■ **Text under study**
== Segment start ==
Statins for Heart Disease Prevention Could be Recommended for Far Fewer Americans if New Risk Equation is Adopted

June 10, 2024

In a study published in JAMA Internal Medicine, researchers at the University of Pittsburgh, Beth Israel Deaconess Medical Center and University of Michigan examined the potential impact of widespread adoption of the Predicting Risk of cardiovascular disease EVENTs (PREVENT) equations, which were released by the American Heart Association in November 2023 to more accurately represent 10-year risk of heart attack or stroke across the current U.S. population.

The previous 10-year risk calculation tool, Pooled Cohort Equations (PCE), is based on now outdated patient data and lacks patient diversity. Unlike PCE, PREVENT equations reflect recent insights into atherosclerotic cardiovascular disease (ASCVD) biology and incorporate current statin use and metabolic and kidney diseases as factors. PREVENT equations have also removed race as a factor to reflect the growing awareness that race is a social construct.

“This is an opportunity to refocus our efforts and invest resources in the populations of patients at the highest risk,” said lead author Timothy Anderson, assistant professor of medicine at Pitt. 

Using PREVENT, the team found that among the study’s cohort of 3,785 adults (ages 40-75), the 10-year risk of developing ASCVD was 4%—half as high as the risk calculated by PCE (8%). The difference was even greater for Black adults (5.1% versus 10.9%) and adults between the ages of 70 and 75 (10.2% versus 22.8%). 

Based on these PREVENT risk calculations, an estimated 4.1 million patients currently taking statins would no longer be recommended to take them.

Clear and careful communication is crucial for these patients and their physicians, said Anderson. “We don’t want people to think they were treated incorrectly in the past. They were treated with the best data we had when PCE was introduced in 2013. The data have changed.”

It is also important to note that everyone’s 10-year risk will inevitably change over time, he added. “If we recommend that a patient—who we now know is at lower risk than we previously thought—stop taking statins, they still could be back to a higher risk five years down the road for the simple reason that everybody’s risk goes up as we get older.”

This research was supported by the National Institute on Aging (#K76AG074878).
== Segment end ==
■ **What you should do**
Transcribe the entire article on statins and the PREVENT risk equations, word for word. The rows have no connection to the article on statins and the PREVENT risk equations.

■ **Stored data**
== Segment start ==
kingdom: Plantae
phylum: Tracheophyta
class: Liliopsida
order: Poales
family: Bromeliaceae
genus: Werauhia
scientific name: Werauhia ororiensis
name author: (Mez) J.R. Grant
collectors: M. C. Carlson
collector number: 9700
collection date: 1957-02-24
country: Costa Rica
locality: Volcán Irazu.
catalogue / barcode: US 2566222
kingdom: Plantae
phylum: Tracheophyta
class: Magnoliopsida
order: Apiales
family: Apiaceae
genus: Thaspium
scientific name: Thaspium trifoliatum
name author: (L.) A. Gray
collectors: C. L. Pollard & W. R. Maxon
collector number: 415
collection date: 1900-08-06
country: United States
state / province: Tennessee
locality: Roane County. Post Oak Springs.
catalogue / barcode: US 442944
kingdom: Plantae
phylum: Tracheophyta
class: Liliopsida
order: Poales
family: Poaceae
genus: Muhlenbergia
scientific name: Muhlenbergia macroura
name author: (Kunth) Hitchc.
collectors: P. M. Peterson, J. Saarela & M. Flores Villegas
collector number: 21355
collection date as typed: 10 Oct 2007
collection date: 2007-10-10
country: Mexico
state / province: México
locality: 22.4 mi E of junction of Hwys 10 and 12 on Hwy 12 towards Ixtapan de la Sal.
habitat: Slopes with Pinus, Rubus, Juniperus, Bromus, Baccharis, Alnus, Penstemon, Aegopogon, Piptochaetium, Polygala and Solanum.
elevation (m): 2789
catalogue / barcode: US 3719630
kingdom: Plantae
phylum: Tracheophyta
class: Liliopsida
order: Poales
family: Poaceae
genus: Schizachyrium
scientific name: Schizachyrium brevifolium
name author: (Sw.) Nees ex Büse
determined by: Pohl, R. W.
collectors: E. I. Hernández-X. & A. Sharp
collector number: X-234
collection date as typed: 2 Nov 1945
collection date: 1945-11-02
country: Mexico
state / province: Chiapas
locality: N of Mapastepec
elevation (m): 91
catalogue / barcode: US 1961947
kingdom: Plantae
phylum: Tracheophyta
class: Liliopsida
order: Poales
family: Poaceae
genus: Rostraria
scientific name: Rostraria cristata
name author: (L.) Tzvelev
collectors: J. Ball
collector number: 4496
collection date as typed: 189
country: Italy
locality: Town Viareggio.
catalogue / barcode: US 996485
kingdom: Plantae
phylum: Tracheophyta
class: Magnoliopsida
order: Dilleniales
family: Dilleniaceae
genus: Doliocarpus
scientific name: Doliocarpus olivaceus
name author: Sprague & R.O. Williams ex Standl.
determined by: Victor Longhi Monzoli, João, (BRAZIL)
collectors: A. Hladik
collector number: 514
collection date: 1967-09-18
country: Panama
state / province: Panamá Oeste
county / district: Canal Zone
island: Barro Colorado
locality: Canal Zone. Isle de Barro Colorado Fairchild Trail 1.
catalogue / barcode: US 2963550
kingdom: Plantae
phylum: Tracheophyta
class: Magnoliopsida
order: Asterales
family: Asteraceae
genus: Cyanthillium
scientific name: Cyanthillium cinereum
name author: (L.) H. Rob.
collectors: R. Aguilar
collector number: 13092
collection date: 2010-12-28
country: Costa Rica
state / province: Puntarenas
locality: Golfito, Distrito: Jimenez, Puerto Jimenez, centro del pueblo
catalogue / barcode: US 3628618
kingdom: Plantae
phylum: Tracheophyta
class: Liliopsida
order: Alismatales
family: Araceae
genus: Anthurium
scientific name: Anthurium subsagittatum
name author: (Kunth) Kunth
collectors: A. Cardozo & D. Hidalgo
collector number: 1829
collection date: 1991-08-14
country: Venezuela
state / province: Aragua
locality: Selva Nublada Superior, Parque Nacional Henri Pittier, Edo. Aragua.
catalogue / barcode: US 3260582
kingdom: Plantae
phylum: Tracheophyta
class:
== Segment end ==
■ **Task solution**
Statins for Heart Disease Prevention Could be Recommended for Far Fewer Americans if New Risk Equation is Adopted

June 10, 2024

In a study published in JAMA Internal Medicine, researchers at the University of Pittsburgh, Beth Israel Deaconess Medical Center and University of Michigan examined the potential impact of widespread adoption of the Predicting Risk of cardiovascular disease EVENTs (PREVENT) equations, which were released by the American Heart Association in November 2023 to more accurately represent 10-year risk of heart attack or stroke across the current U.S. population.

The previous 10-year risk calculation tool, Pooled Cohort Equations (PCE), is based on now outdated patient data and lacks patient diversity. Unlike PCE, PREVENT equations reflect recent insights into atherosclerotic cardiovascular disease (ASCVD) biology and incorporate current statin use and metabolic and kidney diseases as factors. PREVENT equations have also removed race as a factor to reflect the growing awareness that race is a social construct.

“This is an opportunity to refocus our efforts and invest resources in the populations of patients at the highest risk,” said lead author Timothy Anderson, assistant professor of medicine at Pitt. 

Using PREVENT, the team found that among the study’s cohort of 3,785 adults (ages 40-75), the 10-year risk of developing ASCVD was 4%—half as high as the risk calculated by PCE (8%). The difference was even greater for Black adults (5.1% versus 10.9%) and adults between the ages of 70 and 75 (10.2% versus 22.8%). 

Based on these PREVENT risk calculations, an estimated 4.1 million patients currently taking statins would no longer be recommended to take them.

Clear and careful communication is crucial for these patients and their physicians, said Anderson. “We don’t want people to think they were treated incorrectly in the past. They were treated with the best data we had when PCE was introduced in 2013. The data have changed.”

It is also important to note that everyone’s 10-year risk will inevitably change over time, he added. “If we recommend that a patient—who we now know is at lower risk than we previously thought—stop taking statins, they still could be back to a higher risk five years down the road for the simple reason that everybody’s risk goes up as we get older.”

This research was supported by the National Institute on Aging (#K76AG074878).